### Task directions:
Nothing outside the range below should be printed. Output exactly the lines from the line with "vfov_deg: 85.7" to the line with "f_number: 2.4", both included.
⟨
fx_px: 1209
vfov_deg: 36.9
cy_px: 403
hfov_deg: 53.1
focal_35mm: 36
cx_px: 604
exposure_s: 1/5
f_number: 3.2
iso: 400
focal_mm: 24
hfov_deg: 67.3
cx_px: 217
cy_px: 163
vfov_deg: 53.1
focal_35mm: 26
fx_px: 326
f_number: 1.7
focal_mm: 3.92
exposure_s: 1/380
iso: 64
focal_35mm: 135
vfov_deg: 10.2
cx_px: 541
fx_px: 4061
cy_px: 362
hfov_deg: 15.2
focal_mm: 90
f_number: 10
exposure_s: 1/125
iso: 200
⟩
⟨
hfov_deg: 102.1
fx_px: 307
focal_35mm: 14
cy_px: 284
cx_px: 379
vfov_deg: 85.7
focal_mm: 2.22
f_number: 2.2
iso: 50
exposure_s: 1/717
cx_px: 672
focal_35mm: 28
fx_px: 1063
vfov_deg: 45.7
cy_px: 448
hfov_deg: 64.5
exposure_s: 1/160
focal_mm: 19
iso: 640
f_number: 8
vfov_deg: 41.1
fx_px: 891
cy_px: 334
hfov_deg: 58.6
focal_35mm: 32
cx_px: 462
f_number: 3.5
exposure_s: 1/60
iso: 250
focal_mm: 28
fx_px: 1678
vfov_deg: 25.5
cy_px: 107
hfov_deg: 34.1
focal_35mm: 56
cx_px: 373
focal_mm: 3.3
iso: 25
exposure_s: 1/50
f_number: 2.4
⟩
⟨
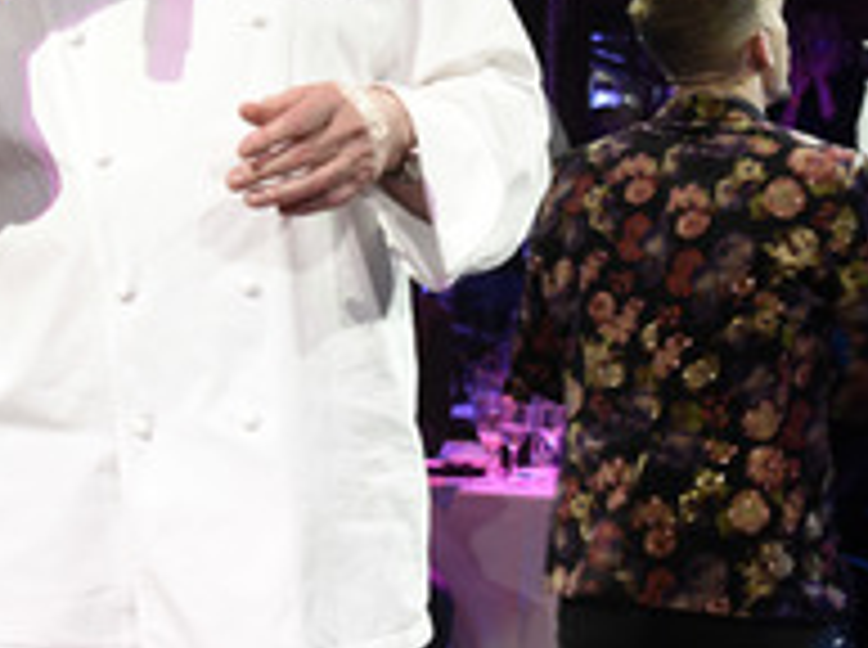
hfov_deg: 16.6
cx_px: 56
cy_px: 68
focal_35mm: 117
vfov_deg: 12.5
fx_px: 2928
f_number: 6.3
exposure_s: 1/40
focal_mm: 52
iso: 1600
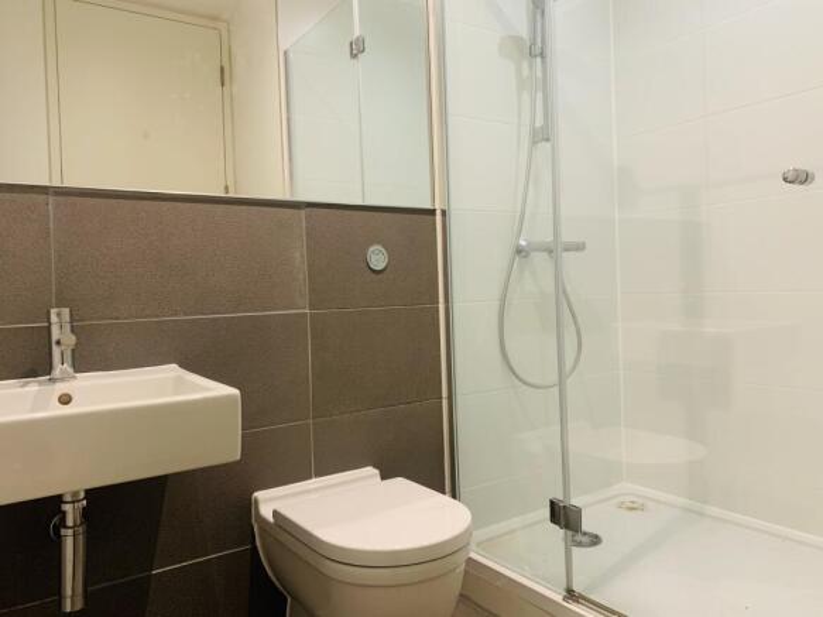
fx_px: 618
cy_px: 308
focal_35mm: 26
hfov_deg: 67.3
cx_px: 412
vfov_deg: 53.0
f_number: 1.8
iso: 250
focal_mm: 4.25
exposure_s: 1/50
⟩
### Exercise solution:
vfov_deg: 85.7
focal_mm: 2.22
f_number: 2.2
iso: 50
exposure_s: 1/717
cx_px: 672
focal_35mm: 28
fx_px: 1063
vfov_deg: 45.7
cy_px: 448
hfov_deg: 64.5
exposure_s: 1/160
focal_mm: 19
iso: 640
f_number: 8
vfov_deg: 41.1
fx_px: 891
cy_px: 334
hfov_deg: 58.6
focal_35mm: 32
cx_px: 462
f_number: 3.5
exposure_s: 1/60
iso: 250
focal_mm: 28
fx_px: 1678
vfov_deg: 25.5
cy_px: 107
hfov_deg: 34.1
focal_35mm: 56
cx_px: 373
focal_mm: 3.3
iso: 25
exposure_s: 1/50
f_number: 2.4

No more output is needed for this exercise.